Equity Bank CEO Dr. James Mwangi lied to Kenyans on live television
The state of the banking industry is not rosy. Since the collapse of Chase Bank, Kenyans have been wondering if there is any bank left that is immune to collapse, and many experts including the Government have come out to assure Kenyans that the banking industry is not in shambles, and if in doubt, they should bank with the big banks which include Equity Bank, KCB, Barclays, Standard Chartered Bank, and a few others. To help shed more light on the banking industry, Citizen TV hosted four bank CEOs from Equity Bank, Barclays Bank, KCB, and NIC Bank, a forum which Equity Bank CEO Dr. James Mwangi took advantage of to lie to Kenyans about their policy regarding Insider Loans.
During the show, the four bank CEOs agreed that the mismanagement of Chase Bank especially the issuing of unsecured insider loans was the cause of collapse of Chase Bank, with each agreeing that insider loans should be treated with care. At this point Dr. James Mwangi took the chance to state that Equity Bank banned insider loans ten years ago.
Buyer Beware, the Facebook Group that warns buyers against fraudulent businesses, shared part of Equity Bank’s Financial Statement for the financial year ended 31st December 2015 to debunk Dr. James Mwangi and show that the fact is Equity Bank issues Insider Loans and did so one year ago (see this link and download the first pdf file at the bottom of the page – it is the Equity bans’s Financial Statement ended 31st December 2015). According to the Financial Statement, Insider Loans and Advances given to Directors in the year 2015 were about shs 1.73 billion and insider loans and advances given to employees were about 5.85 billion, which summed up to over shs 7.5 billion. For the Equity Group (Consolidated), the Insider Loans and Advances summed up to over shs 7.43 billion for the financial year ended 31st December 2014 and over shs 8 billion for the financial year ended 31st December 2015.
The decision by the Equity Bank CEO to lie to Kenyans in a show hosted by the most popular TV Station in Kenya that the bank does not issue Insider Loans is very disappointing. Equity Bank is the biggest bank in Kenya by customer base, and majority of the bank’s customers are the low and middle income earners in the country. Today, if something terrible happened to the bank, almost every Kenyan will be severely affected either directly or indirectly, and this may explain the pressure the bank has to assure Kenyans that the bank is stable and safe – but this should not include lying to Kenyans.
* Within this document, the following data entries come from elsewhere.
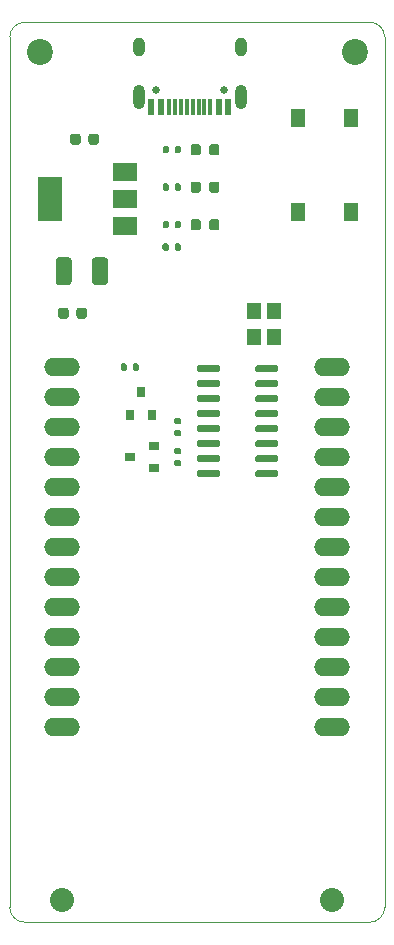
<source format=gbr>
%TF.GenerationSoftware,KiCad,Pcbnew,5.1.10-88a1d61d58~88~ubuntu20.04.1*%
%TF.CreationDate,2021-05-28T23:30:33+02:00*%
%TF.ProjectId,wt32-eth01-programmer,77743332-2d65-4746-9830-312d70726f67,rev?*%
%TF.SameCoordinates,Original*%
%TF.FileFunction,Soldermask,Top*%
%TF.FilePolarity,Negative*%
%FSLAX46Y46*%
G04 Gerber Fmt 4.6, Leading zero omitted, Abs format (unit mm)*
G04 Created by KiCad (PCBNEW 5.1.10-88a1d61d58~88~ubuntu20.04.1) date 2021-05-28 23:30:33*
%MOMM*%
%LPD*%
G01*
G04 APERTURE LIST*
%TA.AperFunction,Profile*%
%ADD10C,0.050000*%
%TD*%
%ADD11C,2.200000*%
%ADD12R,1.300000X1.550000*%
%ADD13R,1.200000X1.400000*%
%ADD14O,3.048000X1.524000*%
%ADD15C,2.032000*%
%ADD16R,2.000000X1.500000*%
%ADD17R,2.000000X3.800000*%
%ADD18R,0.800000X0.900000*%
%ADD19R,0.900000X0.800000*%
%ADD20R,0.600000X1.450000*%
%ADD21R,0.300000X1.450000*%
%ADD22O,1.000000X2.100000*%
%ADD23C,0.650000*%
%ADD24O,1.000000X1.600000*%
G04 APERTURE END LIST*
D10*
X50800000Y-45720000D02*
G75*
G02*
X52070000Y-44450000I1270000J0D01*
G01*
X52070000Y-120650000D02*
G75*
G02*
X50800000Y-119380000I0J1270000D01*
G01*
X82550000Y-119380000D02*
G75*
G02*
X81280000Y-120650000I-1270000J0D01*
G01*
X81280000Y-44450000D02*
G75*
G02*
X82550000Y-45720000I0J-1270000D01*
G01*
X50800000Y-45720000D02*
X50800000Y-119380000D01*
X81280000Y-44450000D02*
X52070000Y-44450000D01*
X82550000Y-119380000D02*
X82550000Y-45720000D01*
X52070000Y-120650000D02*
X81280000Y-120650000D01*
D11*
%TO.C,REF\u002A\u002A*%
X53340000Y-46990000D03*
%TD*%
%TO.C,REF\u002A\u002A*%
X80010000Y-46990000D03*
%TD*%
D12*
%TO.C,SW1*%
X75220000Y-60490000D03*
X79720000Y-60490000D03*
X79720000Y-52540000D03*
X75220000Y-52540000D03*
%TD*%
D13*
%TO.C,Y1*%
X71452000Y-71120000D03*
X71452000Y-68920000D03*
X73152000Y-68920000D03*
X73152000Y-71120000D03*
%TD*%
D14*
%TO.C,U3*%
X78105000Y-104140000D03*
X78105000Y-73660000D03*
X78105000Y-76200000D03*
X78105000Y-78740000D03*
X78105000Y-81280000D03*
X78105000Y-83820000D03*
X78105000Y-86360000D03*
X78105000Y-88900000D03*
X78105000Y-91440000D03*
X78105000Y-93980000D03*
X78105000Y-96520000D03*
X78105000Y-99060000D03*
X78105000Y-101600000D03*
X55245000Y-104140000D03*
X55245000Y-101600000D03*
X55245000Y-99060000D03*
X55245000Y-96520000D03*
X55245000Y-93980000D03*
X55245000Y-91440000D03*
X55245000Y-88900000D03*
X55245000Y-86360000D03*
X55245000Y-83820000D03*
X55245000Y-81280000D03*
X55245000Y-78740000D03*
X55245000Y-76200000D03*
X55245000Y-73660000D03*
D15*
X78105000Y-118745000D03*
X55245000Y-118745000D03*
%TD*%
%TO.C,U2*%
G36*
G01*
X68604000Y-82527000D02*
X68604000Y-82827000D01*
G75*
G02*
X68454000Y-82977000I-150000J0D01*
G01*
X66804000Y-82977000D01*
G75*
G02*
X66654000Y-82827000I0J150000D01*
G01*
X66654000Y-82527000D01*
G75*
G02*
X66804000Y-82377000I150000J0D01*
G01*
X68454000Y-82377000D01*
G75*
G02*
X68604000Y-82527000I0J-150000D01*
G01*
G37*
G36*
G01*
X68604000Y-81257000D02*
X68604000Y-81557000D01*
G75*
G02*
X68454000Y-81707000I-150000J0D01*
G01*
X66804000Y-81707000D01*
G75*
G02*
X66654000Y-81557000I0J150000D01*
G01*
X66654000Y-81257000D01*
G75*
G02*
X66804000Y-81107000I150000J0D01*
G01*
X68454000Y-81107000D01*
G75*
G02*
X68604000Y-81257000I0J-150000D01*
G01*
G37*
G36*
G01*
X68604000Y-79987000D02*
X68604000Y-80287000D01*
G75*
G02*
X68454000Y-80437000I-150000J0D01*
G01*
X66804000Y-80437000D01*
G75*
G02*
X66654000Y-80287000I0J150000D01*
G01*
X66654000Y-79987000D01*
G75*
G02*
X66804000Y-79837000I150000J0D01*
G01*
X68454000Y-79837000D01*
G75*
G02*
X68604000Y-79987000I0J-150000D01*
G01*
G37*
G36*
G01*
X68604000Y-78717000D02*
X68604000Y-79017000D01*
G75*
G02*
X68454000Y-79167000I-150000J0D01*
G01*
X66804000Y-79167000D01*
G75*
G02*
X66654000Y-79017000I0J150000D01*
G01*
X66654000Y-78717000D01*
G75*
G02*
X66804000Y-78567000I150000J0D01*
G01*
X68454000Y-78567000D01*
G75*
G02*
X68604000Y-78717000I0J-150000D01*
G01*
G37*
G36*
G01*
X68604000Y-77447000D02*
X68604000Y-77747000D01*
G75*
G02*
X68454000Y-77897000I-150000J0D01*
G01*
X66804000Y-77897000D01*
G75*
G02*
X66654000Y-77747000I0J150000D01*
G01*
X66654000Y-77447000D01*
G75*
G02*
X66804000Y-77297000I150000J0D01*
G01*
X68454000Y-77297000D01*
G75*
G02*
X68604000Y-77447000I0J-150000D01*
G01*
G37*
G36*
G01*
X68604000Y-76177000D02*
X68604000Y-76477000D01*
G75*
G02*
X68454000Y-76627000I-150000J0D01*
G01*
X66804000Y-76627000D01*
G75*
G02*
X66654000Y-76477000I0J150000D01*
G01*
X66654000Y-76177000D01*
G75*
G02*
X66804000Y-76027000I150000J0D01*
G01*
X68454000Y-76027000D01*
G75*
G02*
X68604000Y-76177000I0J-150000D01*
G01*
G37*
G36*
G01*
X68604000Y-74907000D02*
X68604000Y-75207000D01*
G75*
G02*
X68454000Y-75357000I-150000J0D01*
G01*
X66804000Y-75357000D01*
G75*
G02*
X66654000Y-75207000I0J150000D01*
G01*
X66654000Y-74907000D01*
G75*
G02*
X66804000Y-74757000I150000J0D01*
G01*
X68454000Y-74757000D01*
G75*
G02*
X68604000Y-74907000I0J-150000D01*
G01*
G37*
G36*
G01*
X68604000Y-73637000D02*
X68604000Y-73937000D01*
G75*
G02*
X68454000Y-74087000I-150000J0D01*
G01*
X66804000Y-74087000D01*
G75*
G02*
X66654000Y-73937000I0J150000D01*
G01*
X66654000Y-73637000D01*
G75*
G02*
X66804000Y-73487000I150000J0D01*
G01*
X68454000Y-73487000D01*
G75*
G02*
X68604000Y-73637000I0J-150000D01*
G01*
G37*
G36*
G01*
X73554000Y-73637000D02*
X73554000Y-73937000D01*
G75*
G02*
X73404000Y-74087000I-150000J0D01*
G01*
X71754000Y-74087000D01*
G75*
G02*
X71604000Y-73937000I0J150000D01*
G01*
X71604000Y-73637000D01*
G75*
G02*
X71754000Y-73487000I150000J0D01*
G01*
X73404000Y-73487000D01*
G75*
G02*
X73554000Y-73637000I0J-150000D01*
G01*
G37*
G36*
G01*
X73554000Y-74907000D02*
X73554000Y-75207000D01*
G75*
G02*
X73404000Y-75357000I-150000J0D01*
G01*
X71754000Y-75357000D01*
G75*
G02*
X71604000Y-75207000I0J150000D01*
G01*
X71604000Y-74907000D01*
G75*
G02*
X71754000Y-74757000I150000J0D01*
G01*
X73404000Y-74757000D01*
G75*
G02*
X73554000Y-74907000I0J-150000D01*
G01*
G37*
G36*
G01*
X73554000Y-76177000D02*
X73554000Y-76477000D01*
G75*
G02*
X73404000Y-76627000I-150000J0D01*
G01*
X71754000Y-76627000D01*
G75*
G02*
X71604000Y-76477000I0J150000D01*
G01*
X71604000Y-76177000D01*
G75*
G02*
X71754000Y-76027000I150000J0D01*
G01*
X73404000Y-76027000D01*
G75*
G02*
X73554000Y-76177000I0J-150000D01*
G01*
G37*
G36*
G01*
X73554000Y-77447000D02*
X73554000Y-77747000D01*
G75*
G02*
X73404000Y-77897000I-150000J0D01*
G01*
X71754000Y-77897000D01*
G75*
G02*
X71604000Y-77747000I0J150000D01*
G01*
X71604000Y-77447000D01*
G75*
G02*
X71754000Y-77297000I150000J0D01*
G01*
X73404000Y-77297000D01*
G75*
G02*
X73554000Y-77447000I0J-150000D01*
G01*
G37*
G36*
G01*
X73554000Y-78717000D02*
X73554000Y-79017000D01*
G75*
G02*
X73404000Y-79167000I-150000J0D01*
G01*
X71754000Y-79167000D01*
G75*
G02*
X71604000Y-79017000I0J150000D01*
G01*
X71604000Y-78717000D01*
G75*
G02*
X71754000Y-78567000I150000J0D01*
G01*
X73404000Y-78567000D01*
G75*
G02*
X73554000Y-78717000I0J-150000D01*
G01*
G37*
G36*
G01*
X73554000Y-79987000D02*
X73554000Y-80287000D01*
G75*
G02*
X73404000Y-80437000I-150000J0D01*
G01*
X71754000Y-80437000D01*
G75*
G02*
X71604000Y-80287000I0J150000D01*
G01*
X71604000Y-79987000D01*
G75*
G02*
X71754000Y-79837000I150000J0D01*
G01*
X73404000Y-79837000D01*
G75*
G02*
X73554000Y-79987000I0J-150000D01*
G01*
G37*
G36*
G01*
X73554000Y-81257000D02*
X73554000Y-81557000D01*
G75*
G02*
X73404000Y-81707000I-150000J0D01*
G01*
X71754000Y-81707000D01*
G75*
G02*
X71604000Y-81557000I0J150000D01*
G01*
X71604000Y-81257000D01*
G75*
G02*
X71754000Y-81107000I150000J0D01*
G01*
X73404000Y-81107000D01*
G75*
G02*
X73554000Y-81257000I0J-150000D01*
G01*
G37*
G36*
G01*
X73554000Y-82527000D02*
X73554000Y-82827000D01*
G75*
G02*
X73404000Y-82977000I-150000J0D01*
G01*
X71754000Y-82977000D01*
G75*
G02*
X71604000Y-82827000I0J150000D01*
G01*
X71604000Y-82527000D01*
G75*
G02*
X71754000Y-82377000I150000J0D01*
G01*
X73404000Y-82377000D01*
G75*
G02*
X73554000Y-82527000I0J-150000D01*
G01*
G37*
%TD*%
D16*
%TO.C,U1*%
X60554000Y-61736000D03*
X60554000Y-57136000D03*
X60554000Y-59436000D03*
D17*
X54254000Y-59436000D03*
%TD*%
%TO.C,R7*%
G36*
G01*
X64839000Y-78982000D02*
X65209000Y-78982000D01*
G75*
G02*
X65344000Y-79117000I0J-135000D01*
G01*
X65344000Y-79387000D01*
G75*
G02*
X65209000Y-79522000I-135000J0D01*
G01*
X64839000Y-79522000D01*
G75*
G02*
X64704000Y-79387000I0J135000D01*
G01*
X64704000Y-79117000D01*
G75*
G02*
X64839000Y-78982000I135000J0D01*
G01*
G37*
G36*
G01*
X64839000Y-77962000D02*
X65209000Y-77962000D01*
G75*
G02*
X65344000Y-78097000I0J-135000D01*
G01*
X65344000Y-78367000D01*
G75*
G02*
X65209000Y-78502000I-135000J0D01*
G01*
X64839000Y-78502000D01*
G75*
G02*
X64704000Y-78367000I0J135000D01*
G01*
X64704000Y-78097000D01*
G75*
G02*
X64839000Y-77962000I135000J0D01*
G01*
G37*
%TD*%
%TO.C,R6*%
G36*
G01*
X65209000Y-81038000D02*
X64839000Y-81038000D01*
G75*
G02*
X64704000Y-80903000I0J135000D01*
G01*
X64704000Y-80633000D01*
G75*
G02*
X64839000Y-80498000I135000J0D01*
G01*
X65209000Y-80498000D01*
G75*
G02*
X65344000Y-80633000I0J-135000D01*
G01*
X65344000Y-80903000D01*
G75*
G02*
X65209000Y-81038000I-135000J0D01*
G01*
G37*
G36*
G01*
X65209000Y-82058000D02*
X64839000Y-82058000D01*
G75*
G02*
X64704000Y-81923000I0J135000D01*
G01*
X64704000Y-81653000D01*
G75*
G02*
X64839000Y-81518000I135000J0D01*
G01*
X65209000Y-81518000D01*
G75*
G02*
X65344000Y-81653000I0J-135000D01*
G01*
X65344000Y-81923000D01*
G75*
G02*
X65209000Y-82058000I-135000J0D01*
G01*
G37*
%TD*%
%TO.C,R5*%
G36*
G01*
X64274000Y-63315000D02*
X64274000Y-63685000D01*
G75*
G02*
X64139000Y-63820000I-135000J0D01*
G01*
X63869000Y-63820000D01*
G75*
G02*
X63734000Y-63685000I0J135000D01*
G01*
X63734000Y-63315000D01*
G75*
G02*
X63869000Y-63180000I135000J0D01*
G01*
X64139000Y-63180000D01*
G75*
G02*
X64274000Y-63315000I0J-135000D01*
G01*
G37*
G36*
G01*
X65294000Y-63315000D02*
X65294000Y-63685000D01*
G75*
G02*
X65159000Y-63820000I-135000J0D01*
G01*
X64889000Y-63820000D01*
G75*
G02*
X64754000Y-63685000I0J135000D01*
G01*
X64754000Y-63315000D01*
G75*
G02*
X64889000Y-63180000I135000J0D01*
G01*
X65159000Y-63180000D01*
G75*
G02*
X65294000Y-63315000I0J-135000D01*
G01*
G37*
%TD*%
%TO.C,R4*%
G36*
G01*
X60722000Y-73475000D02*
X60722000Y-73845000D01*
G75*
G02*
X60587000Y-73980000I-135000J0D01*
G01*
X60317000Y-73980000D01*
G75*
G02*
X60182000Y-73845000I0J135000D01*
G01*
X60182000Y-73475000D01*
G75*
G02*
X60317000Y-73340000I135000J0D01*
G01*
X60587000Y-73340000D01*
G75*
G02*
X60722000Y-73475000I0J-135000D01*
G01*
G37*
G36*
G01*
X61742000Y-73475000D02*
X61742000Y-73845000D01*
G75*
G02*
X61607000Y-73980000I-135000J0D01*
G01*
X61337000Y-73980000D01*
G75*
G02*
X61202000Y-73845000I0J135000D01*
G01*
X61202000Y-73475000D01*
G75*
G02*
X61337000Y-73340000I135000J0D01*
G01*
X61607000Y-73340000D01*
G75*
G02*
X61742000Y-73475000I0J-135000D01*
G01*
G37*
%TD*%
%TO.C,R3*%
G36*
G01*
X64758000Y-61780000D02*
X64758000Y-61410000D01*
G75*
G02*
X64893000Y-61275000I135000J0D01*
G01*
X65163000Y-61275000D01*
G75*
G02*
X65298000Y-61410000I0J-135000D01*
G01*
X65298000Y-61780000D01*
G75*
G02*
X65163000Y-61915000I-135000J0D01*
G01*
X64893000Y-61915000D01*
G75*
G02*
X64758000Y-61780000I0J135000D01*
G01*
G37*
G36*
G01*
X63738000Y-61780000D02*
X63738000Y-61410000D01*
G75*
G02*
X63873000Y-61275000I135000J0D01*
G01*
X64143000Y-61275000D01*
G75*
G02*
X64278000Y-61410000I0J-135000D01*
G01*
X64278000Y-61780000D01*
G75*
G02*
X64143000Y-61915000I-135000J0D01*
G01*
X63873000Y-61915000D01*
G75*
G02*
X63738000Y-61780000I0J135000D01*
G01*
G37*
%TD*%
%TO.C,R2*%
G36*
G01*
X64758000Y-58605000D02*
X64758000Y-58235000D01*
G75*
G02*
X64893000Y-58100000I135000J0D01*
G01*
X65163000Y-58100000D01*
G75*
G02*
X65298000Y-58235000I0J-135000D01*
G01*
X65298000Y-58605000D01*
G75*
G02*
X65163000Y-58740000I-135000J0D01*
G01*
X64893000Y-58740000D01*
G75*
G02*
X64758000Y-58605000I0J135000D01*
G01*
G37*
G36*
G01*
X63738000Y-58605000D02*
X63738000Y-58235000D01*
G75*
G02*
X63873000Y-58100000I135000J0D01*
G01*
X64143000Y-58100000D01*
G75*
G02*
X64278000Y-58235000I0J-135000D01*
G01*
X64278000Y-58605000D01*
G75*
G02*
X64143000Y-58740000I-135000J0D01*
G01*
X63873000Y-58740000D01*
G75*
G02*
X63738000Y-58605000I0J135000D01*
G01*
G37*
%TD*%
%TO.C,R1*%
G36*
G01*
X64758000Y-55430000D02*
X64758000Y-55060000D01*
G75*
G02*
X64893000Y-54925000I135000J0D01*
G01*
X65163000Y-54925000D01*
G75*
G02*
X65298000Y-55060000I0J-135000D01*
G01*
X65298000Y-55430000D01*
G75*
G02*
X65163000Y-55565000I-135000J0D01*
G01*
X64893000Y-55565000D01*
G75*
G02*
X64758000Y-55430000I0J135000D01*
G01*
G37*
G36*
G01*
X63738000Y-55430000D02*
X63738000Y-55060000D01*
G75*
G02*
X63873000Y-54925000I135000J0D01*
G01*
X64143000Y-54925000D01*
G75*
G02*
X64278000Y-55060000I0J-135000D01*
G01*
X64278000Y-55430000D01*
G75*
G02*
X64143000Y-55565000I-135000J0D01*
G01*
X63873000Y-55565000D01*
G75*
G02*
X63738000Y-55430000I0J135000D01*
G01*
G37*
%TD*%
D18*
%TO.C,Q2*%
X61910000Y-75724000D03*
X62860000Y-77724000D03*
X60960000Y-77724000D03*
%TD*%
D19*
%TO.C,Q1*%
X60992000Y-81280000D03*
X62992000Y-80330000D03*
X62992000Y-82230000D03*
%TD*%
D20*
%TO.C,J1*%
X62790000Y-51670000D03*
X63590000Y-51670000D03*
X68490000Y-51670000D03*
X69290000Y-51670000D03*
X69290000Y-51670000D03*
X68490000Y-51670000D03*
X63590000Y-51670000D03*
X62790000Y-51670000D03*
D21*
X67790000Y-51670000D03*
X67290000Y-51670000D03*
X66790000Y-51670000D03*
X65790000Y-51670000D03*
X65290000Y-51670000D03*
X64790000Y-51670000D03*
X64290000Y-51670000D03*
X66290000Y-51670000D03*
D22*
X61720000Y-50755000D03*
X70360000Y-50755000D03*
D23*
X68930000Y-50225000D03*
D24*
X70360000Y-46575000D03*
D23*
X63150000Y-50225000D03*
D24*
X61720000Y-46575000D03*
%TD*%
%TO.C,D3*%
G36*
G01*
X66985500Y-61338750D02*
X66985500Y-61851250D01*
G75*
G02*
X66766750Y-62070000I-218750J0D01*
G01*
X66329250Y-62070000D01*
G75*
G02*
X66110500Y-61851250I0J218750D01*
G01*
X66110500Y-61338750D01*
G75*
G02*
X66329250Y-61120000I218750J0D01*
G01*
X66766750Y-61120000D01*
G75*
G02*
X66985500Y-61338750I0J-218750D01*
G01*
G37*
G36*
G01*
X68560500Y-61338750D02*
X68560500Y-61851250D01*
G75*
G02*
X68341750Y-62070000I-218750J0D01*
G01*
X67904250Y-62070000D01*
G75*
G02*
X67685500Y-61851250I0J218750D01*
G01*
X67685500Y-61338750D01*
G75*
G02*
X67904250Y-61120000I218750J0D01*
G01*
X68341750Y-61120000D01*
G75*
G02*
X68560500Y-61338750I0J-218750D01*
G01*
G37*
%TD*%
%TO.C,D2*%
G36*
G01*
X66985500Y-58163750D02*
X66985500Y-58676250D01*
G75*
G02*
X66766750Y-58895000I-218750J0D01*
G01*
X66329250Y-58895000D01*
G75*
G02*
X66110500Y-58676250I0J218750D01*
G01*
X66110500Y-58163750D01*
G75*
G02*
X66329250Y-57945000I218750J0D01*
G01*
X66766750Y-57945000D01*
G75*
G02*
X66985500Y-58163750I0J-218750D01*
G01*
G37*
G36*
G01*
X68560500Y-58163750D02*
X68560500Y-58676250D01*
G75*
G02*
X68341750Y-58895000I-218750J0D01*
G01*
X67904250Y-58895000D01*
G75*
G02*
X67685500Y-58676250I0J218750D01*
G01*
X67685500Y-58163750D01*
G75*
G02*
X67904250Y-57945000I218750J0D01*
G01*
X68341750Y-57945000D01*
G75*
G02*
X68560500Y-58163750I0J-218750D01*
G01*
G37*
%TD*%
%TO.C,D1*%
G36*
G01*
X66985500Y-54988750D02*
X66985500Y-55501250D01*
G75*
G02*
X66766750Y-55720000I-218750J0D01*
G01*
X66329250Y-55720000D01*
G75*
G02*
X66110500Y-55501250I0J218750D01*
G01*
X66110500Y-54988750D01*
G75*
G02*
X66329250Y-54770000I218750J0D01*
G01*
X66766750Y-54770000D01*
G75*
G02*
X66985500Y-54988750I0J-218750D01*
G01*
G37*
G36*
G01*
X68560500Y-54988750D02*
X68560500Y-55501250D01*
G75*
G02*
X68341750Y-55720000I-218750J0D01*
G01*
X67904250Y-55720000D01*
G75*
G02*
X67685500Y-55501250I0J218750D01*
G01*
X67685500Y-54988750D01*
G75*
G02*
X67904250Y-54770000I218750J0D01*
G01*
X68341750Y-54770000D01*
G75*
G02*
X68560500Y-54988750I0J-218750D01*
G01*
G37*
%TD*%
%TO.C,C3*%
G36*
G01*
X56446000Y-69338000D02*
X56446000Y-68838000D01*
G75*
G02*
X56671000Y-68613000I225000J0D01*
G01*
X57121000Y-68613000D01*
G75*
G02*
X57346000Y-68838000I0J-225000D01*
G01*
X57346000Y-69338000D01*
G75*
G02*
X57121000Y-69563000I-225000J0D01*
G01*
X56671000Y-69563000D01*
G75*
G02*
X56446000Y-69338000I0J225000D01*
G01*
G37*
G36*
G01*
X54896000Y-69338000D02*
X54896000Y-68838000D01*
G75*
G02*
X55121000Y-68613000I225000J0D01*
G01*
X55571000Y-68613000D01*
G75*
G02*
X55796000Y-68838000I0J-225000D01*
G01*
X55796000Y-69338000D01*
G75*
G02*
X55571000Y-69563000I-225000J0D01*
G01*
X55121000Y-69563000D01*
G75*
G02*
X54896000Y-69338000I0J225000D01*
G01*
G37*
%TD*%
%TO.C,C2*%
G36*
G01*
X57784500Y-66457003D02*
X57784500Y-64606997D01*
G75*
G02*
X58034497Y-64357000I249997J0D01*
G01*
X58859503Y-64357000D01*
G75*
G02*
X59109500Y-64606997I0J-249997D01*
G01*
X59109500Y-66457003D01*
G75*
G02*
X58859503Y-66707000I-249997J0D01*
G01*
X58034497Y-66707000D01*
G75*
G02*
X57784500Y-66457003I0J249997D01*
G01*
G37*
G36*
G01*
X54709500Y-66457003D02*
X54709500Y-64606997D01*
G75*
G02*
X54959497Y-64357000I249997J0D01*
G01*
X55784503Y-64357000D01*
G75*
G02*
X56034500Y-64606997I0J-249997D01*
G01*
X56034500Y-66457003D01*
G75*
G02*
X55784503Y-66707000I-249997J0D01*
G01*
X54959497Y-66707000D01*
G75*
G02*
X54709500Y-66457003I0J249997D01*
G01*
G37*
%TD*%
%TO.C,C1*%
G36*
G01*
X56812000Y-54106000D02*
X56812000Y-54606000D01*
G75*
G02*
X56587000Y-54831000I-225000J0D01*
G01*
X56137000Y-54831000D01*
G75*
G02*
X55912000Y-54606000I0J225000D01*
G01*
X55912000Y-54106000D01*
G75*
G02*
X56137000Y-53881000I225000J0D01*
G01*
X56587000Y-53881000D01*
G75*
G02*
X56812000Y-54106000I0J-225000D01*
G01*
G37*
G36*
G01*
X58362000Y-54106000D02*
X58362000Y-54606000D01*
G75*
G02*
X58137000Y-54831000I-225000J0D01*
G01*
X57687000Y-54831000D01*
G75*
G02*
X57462000Y-54606000I0J225000D01*
G01*
X57462000Y-54106000D01*
G75*
G02*
X57687000Y-53881000I225000J0D01*
G01*
X58137000Y-53881000D01*
G75*
G02*
X58362000Y-54106000I0J-225000D01*
G01*
G37*
%TD*%
M02*

</source>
It is okay for Equity Bank CEO to do everything that he can do to assure us that Equity Bank is safe, that it has sealed almost every loophole Directors and Managers can use to bring the bank down, but it is very unethical to resort to blatant lies as an attempt to cement this assurity.
Right now as a customer of Equity Bank I am very worried. Over the last several years (I guess as far back as 2006), Equity Bank has been reporting increased profitability year in year out. In the recent years, revelations have emerged to the effect that companies have been cooking their books to either hide losses or report skyrocketing profitability while in the real sense they are operating at near break-even points. If Equity Bank CEO can tell a blatant lie in National TV that anyone who cares to debunk can do so within seconds, how can we trust that their Financial Statements are not doctored?
If the Financial Statements cannot be trusted, can we trust the surety that our monies are safe with Equity Bank? Equity Bank may be big, but is not too big to be immune from collapsing. In Wikipedia for example, we have a list of over 70 large US banks that collapsed between the years 1973 and 2015. At the time of collapse, those banks had assets worth between $ 1 billion and $307 billion. Again, according to several experts who have analyzed the collapse of Chase Bank, there is no bank large enough that can survive a bank run, and some of the things that may lead to bank runs include blatant lies like those uttered by Equity Bank CEO.
On another but related matter, Central Bank of Kenya should ban or strictly regulate Insider Loans. In the article The Banking woes in Kenya that were common during Moi era are back, I showed that the collapse of banks in Kenya have one thing in common:- Non-performing or bad loans, most of which being Insider Loans given to directors. The fall of Dubai Bank, Imperial Bank and Chase Bank were basically orchestrated by decisions by the bank directors to take money from the banks that they did not intend to repay.
It is thus very obvious that the loophole that allows bank Directors to siphon money from the banks is the existence of badly regulated Insider Loans. To seal this loophole therefore, CBK can come up with a Bill that if passed by Parliament will bar banks from issuing Insider Loans especially to Directors. That if a Bank Director wants to borrow money, he can only do so by borrowing from a competing bank that will subject him or her to credit scrutiny as any other customer is subjected to.
If banning Insider Loans through legislation is not plausible, then the legislation may simply put an upper limit that Directors can borrow up to e.g. 10x their gross salary for a period not exceeding 5 years and the loans must be secured by properties such as land.